George W. Bush: Home Alone

By Christopher Truscott

Author's note: This is too good!

White House smut peddler Robert Novak reports that President George W. Bush is all alone in the nation's capital.


For those keeping score at home...

Author's notes in blue. Novak's words in italics. Really dumb stuff in red.


Republicans in Congress do not trust their president to protect them. That alone is sufficient reason to withhold statements of support for Gonzales, because such a gesture could be quickly followed by his resignation under pressure. Rep. Adam Putnam (Fla.), the highly regarded young chairman of the House Republican Conference, praised Donald Rumsfeld in November only to see him sacked shortly thereafter.

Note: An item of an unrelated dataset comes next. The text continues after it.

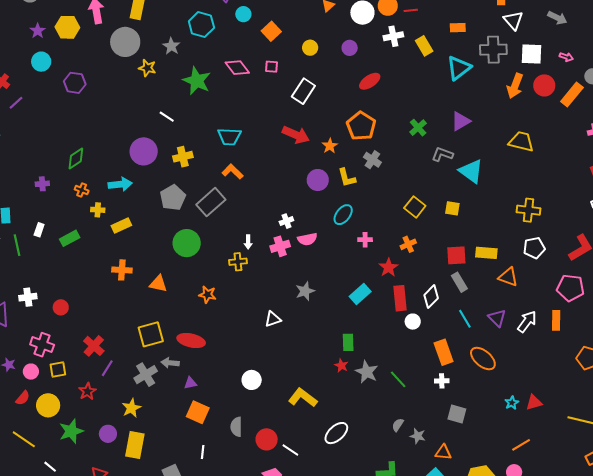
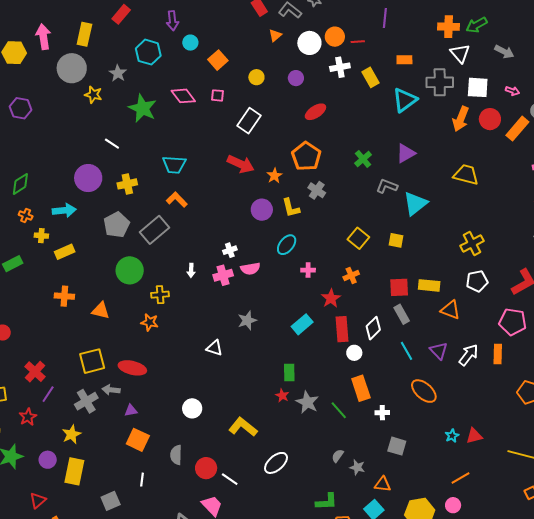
cyan triangle: (471, 171) -> (415, 204), turned 44
yellow cross: (529, 210) -> (472, 243), turned -35
yellow cross: (238, 262) -> (160, 295), moved
white triangle: (273, 319) -> (214, 348), turned 36
orange rectangle: (444, 352) -> (361, 388), moved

Adam has since been scrapped from the special-interest-funded Vegas trip.

But not many Republican lawmakers would speak up for Gonzales even if they were sure Bush would stick with him. He is the least popular Cabinet member on Capitol Hill, even more disliked than Rumsfeld was. The word most often used by Republicans to describe the management of the Justice Department under Gonzales is "incompetent."

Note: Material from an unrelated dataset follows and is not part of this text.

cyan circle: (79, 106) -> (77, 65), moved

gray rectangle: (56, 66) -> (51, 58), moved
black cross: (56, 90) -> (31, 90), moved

The saving grace that some Republicans find in the dispute over U.S. attorneys is that, at least temporarily, it draws attention away from debate over an unpopular war.

Wow! They really are grasping at straws, aren't they? "Corruption trumping no-win war? Awesome! We win!"

...

The I-word (incompetence) is also used by Republicans in describing the Bush administration generally. Several of them I talked to cited a trifecta of incompetence: the Walter Reed hospital scandal, the FBI's misuse of the USA Patriot Act and the U.S. attorneys firing fiasco. "We always have claimed that we were the party of better management," one House leader told me. "How can we claim that anymore?"

Don't stop there. Hurricane Katrina? Mission accomplished? Dead or Alive?

A few Republicans blame incessant attacks from the new Democratic majority in Congress for that image. Many more say today's problems in the administration derive from the continuing impact of yesterday's mistakes. The answer that is not entertained by the president's most severe GOP critics, even when not speaking for quotation, is that this is just the governing style of George W. Bush and will not change while he is in the Oval Office.

It's the "I-word" again.

Regarding Libby and Gonzales, unofficial word from the White House is not reassuring. One credible source says the president will never -- not even on the way out of office in January 2009 -- pardon Libby. Another equally good source says the president will never ask Gonzales to resign. That exactly reverses the prevailing Republican opinion in Congress. Bush is alone.

No Libby pardon? Not even this president can screw everything up.